Setting his jaw, he snapped the reins again, urging the horses to pick up the pace. "What business is it of yours, anyway?"

It came out harsher than he intended, and Sadie turned to scowl at him before shrugging her shoulders and turning away. "'s not, I was just wonderin, I suppose. You seemed nervous, back at the market, and I thought something was wrong."

Arthur had to stop himself from laughing, but he couldn't help but let out a disbelieving chuckle. "What? You startin to worry about me, now?"

"No," Sadie scoffed. "Just wanted to make sure no one's onto you. Don't need you puttin' everyone else in danger because you went off and saved some damsel in distress."

Arthur chuckled again. "Yeah, that's all I need, ain't it?"

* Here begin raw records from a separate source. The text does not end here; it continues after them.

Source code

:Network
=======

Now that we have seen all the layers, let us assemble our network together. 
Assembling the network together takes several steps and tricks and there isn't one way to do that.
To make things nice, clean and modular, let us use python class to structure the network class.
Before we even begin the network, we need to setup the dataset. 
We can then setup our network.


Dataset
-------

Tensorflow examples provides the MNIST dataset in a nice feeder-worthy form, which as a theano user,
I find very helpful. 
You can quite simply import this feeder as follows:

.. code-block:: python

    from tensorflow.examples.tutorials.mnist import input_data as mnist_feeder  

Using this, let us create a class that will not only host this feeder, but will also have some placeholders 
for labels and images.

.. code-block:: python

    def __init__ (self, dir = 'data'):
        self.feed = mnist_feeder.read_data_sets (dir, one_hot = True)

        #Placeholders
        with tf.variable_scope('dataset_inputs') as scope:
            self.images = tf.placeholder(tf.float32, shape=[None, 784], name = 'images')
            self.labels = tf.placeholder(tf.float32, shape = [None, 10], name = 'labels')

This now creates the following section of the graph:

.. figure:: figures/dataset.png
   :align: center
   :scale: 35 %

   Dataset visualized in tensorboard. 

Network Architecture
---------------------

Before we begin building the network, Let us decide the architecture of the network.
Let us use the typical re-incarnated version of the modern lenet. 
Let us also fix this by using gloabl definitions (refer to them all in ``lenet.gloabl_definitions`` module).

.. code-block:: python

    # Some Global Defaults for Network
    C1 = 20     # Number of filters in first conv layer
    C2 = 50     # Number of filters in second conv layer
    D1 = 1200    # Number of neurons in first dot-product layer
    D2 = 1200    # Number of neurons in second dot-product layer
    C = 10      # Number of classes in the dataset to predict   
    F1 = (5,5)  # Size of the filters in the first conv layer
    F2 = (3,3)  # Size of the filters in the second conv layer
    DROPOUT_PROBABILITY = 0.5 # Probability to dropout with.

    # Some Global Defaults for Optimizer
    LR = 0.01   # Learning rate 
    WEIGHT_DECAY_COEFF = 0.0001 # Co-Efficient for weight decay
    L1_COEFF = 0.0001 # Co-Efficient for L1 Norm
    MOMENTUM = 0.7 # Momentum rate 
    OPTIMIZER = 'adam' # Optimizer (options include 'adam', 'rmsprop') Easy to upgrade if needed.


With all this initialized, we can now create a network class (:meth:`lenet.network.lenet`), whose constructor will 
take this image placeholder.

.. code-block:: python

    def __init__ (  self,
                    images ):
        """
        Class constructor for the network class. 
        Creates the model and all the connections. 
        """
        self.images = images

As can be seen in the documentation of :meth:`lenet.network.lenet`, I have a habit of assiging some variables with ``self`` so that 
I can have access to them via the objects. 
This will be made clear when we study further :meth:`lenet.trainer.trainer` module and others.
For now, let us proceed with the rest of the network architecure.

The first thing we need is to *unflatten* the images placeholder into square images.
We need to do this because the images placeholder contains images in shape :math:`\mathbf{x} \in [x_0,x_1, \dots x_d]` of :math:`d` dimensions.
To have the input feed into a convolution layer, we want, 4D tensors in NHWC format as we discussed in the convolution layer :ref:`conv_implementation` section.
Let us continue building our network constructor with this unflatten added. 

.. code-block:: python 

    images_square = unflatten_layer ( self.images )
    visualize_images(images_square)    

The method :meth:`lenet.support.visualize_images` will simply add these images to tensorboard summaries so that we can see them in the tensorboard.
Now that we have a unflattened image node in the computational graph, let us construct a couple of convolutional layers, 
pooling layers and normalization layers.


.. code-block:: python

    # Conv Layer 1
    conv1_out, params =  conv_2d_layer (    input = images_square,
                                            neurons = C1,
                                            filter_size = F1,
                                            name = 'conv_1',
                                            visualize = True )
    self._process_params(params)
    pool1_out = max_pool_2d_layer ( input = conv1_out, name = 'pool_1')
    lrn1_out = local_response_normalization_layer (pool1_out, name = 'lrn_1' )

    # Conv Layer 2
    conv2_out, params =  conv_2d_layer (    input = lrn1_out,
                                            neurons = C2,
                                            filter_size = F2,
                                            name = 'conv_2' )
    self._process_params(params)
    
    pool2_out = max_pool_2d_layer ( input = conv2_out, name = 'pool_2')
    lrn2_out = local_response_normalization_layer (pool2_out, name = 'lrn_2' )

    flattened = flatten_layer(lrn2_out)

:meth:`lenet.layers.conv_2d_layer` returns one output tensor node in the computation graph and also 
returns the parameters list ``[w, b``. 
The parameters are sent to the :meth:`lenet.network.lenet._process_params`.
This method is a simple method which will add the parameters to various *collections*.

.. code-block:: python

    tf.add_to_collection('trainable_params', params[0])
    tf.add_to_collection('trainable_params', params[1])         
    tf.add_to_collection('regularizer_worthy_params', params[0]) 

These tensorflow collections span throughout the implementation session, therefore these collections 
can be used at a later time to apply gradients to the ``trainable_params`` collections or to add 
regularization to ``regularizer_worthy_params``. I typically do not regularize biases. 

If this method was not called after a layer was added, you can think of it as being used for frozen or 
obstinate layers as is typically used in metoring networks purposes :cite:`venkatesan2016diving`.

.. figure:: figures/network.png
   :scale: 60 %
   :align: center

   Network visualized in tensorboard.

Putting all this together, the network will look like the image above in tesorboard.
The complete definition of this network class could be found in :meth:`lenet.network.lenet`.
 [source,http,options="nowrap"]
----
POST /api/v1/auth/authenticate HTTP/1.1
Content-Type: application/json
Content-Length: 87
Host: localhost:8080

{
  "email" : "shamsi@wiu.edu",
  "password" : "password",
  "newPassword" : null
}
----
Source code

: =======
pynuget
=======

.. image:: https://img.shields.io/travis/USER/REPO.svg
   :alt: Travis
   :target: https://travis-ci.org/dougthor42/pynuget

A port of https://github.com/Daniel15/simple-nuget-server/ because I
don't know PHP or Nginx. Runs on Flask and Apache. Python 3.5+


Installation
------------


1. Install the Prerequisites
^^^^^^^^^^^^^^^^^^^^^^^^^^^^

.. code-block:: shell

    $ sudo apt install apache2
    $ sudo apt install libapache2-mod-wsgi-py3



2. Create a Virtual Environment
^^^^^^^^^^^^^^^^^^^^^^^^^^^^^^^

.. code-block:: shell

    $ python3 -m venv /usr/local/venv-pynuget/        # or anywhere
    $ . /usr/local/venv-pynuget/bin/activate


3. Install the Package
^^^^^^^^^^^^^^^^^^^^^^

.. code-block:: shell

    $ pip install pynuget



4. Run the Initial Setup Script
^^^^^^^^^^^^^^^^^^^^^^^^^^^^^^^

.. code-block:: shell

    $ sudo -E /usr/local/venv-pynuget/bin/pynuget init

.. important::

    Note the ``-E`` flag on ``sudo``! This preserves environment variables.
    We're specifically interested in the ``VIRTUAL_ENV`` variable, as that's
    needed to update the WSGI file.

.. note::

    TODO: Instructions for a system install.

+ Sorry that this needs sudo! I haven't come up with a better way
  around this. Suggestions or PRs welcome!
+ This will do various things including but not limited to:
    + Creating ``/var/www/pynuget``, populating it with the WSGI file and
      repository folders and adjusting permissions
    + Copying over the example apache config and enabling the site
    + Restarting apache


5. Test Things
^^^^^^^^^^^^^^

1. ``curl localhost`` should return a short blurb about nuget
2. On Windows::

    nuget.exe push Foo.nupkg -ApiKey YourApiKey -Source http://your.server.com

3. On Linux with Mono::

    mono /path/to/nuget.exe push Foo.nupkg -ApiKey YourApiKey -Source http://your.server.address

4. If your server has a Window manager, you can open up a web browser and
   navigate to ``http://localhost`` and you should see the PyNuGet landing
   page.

He sighed. As much as he wanted to believe otherwise, there probably wasn't much left between him and Mary at this point, at least not that he could tell.

Mary was so…ambiguous with him. It was hard to figure out if she still saw him the way he saw her. There were some days when he wondered what she would say to him if he asked her outright. Other days, he thought he was just fooling himself. Mary was his last chance to live a normal life. As she moved further away, the chances of Arthur getting out of the outlaw life went with her.

The silence that hung in the air between Arthur and Sadie wasn't uncomfortable, but it was getting to be so stifling that Arthur thought he should say something. He didn't want Sadie thinking he was some hapless transient like Trelawny, drifting wherever the wind would take him. The gang was his family, and he wasn't about to abandon them.

"Mary and I were…involved before," he said, choosing his words deliberately. "It didn't last, and I don't think she thinks much of me at this point, besides seeing me as a damned fool." He smiled, despite the jab at himself. "She'd be right, though. I already made my choice."

Sadie watched him for a long time, her eyes distant and focused on something he couldn't see. She opened her mouth to speak, then decided against it. Leaning back in her seat, she folded her arms over her chest, her eyes hidden by the brim of her hat. "Alright."

They rode the rest of the way at a gentle pace, with nothing but silence between them.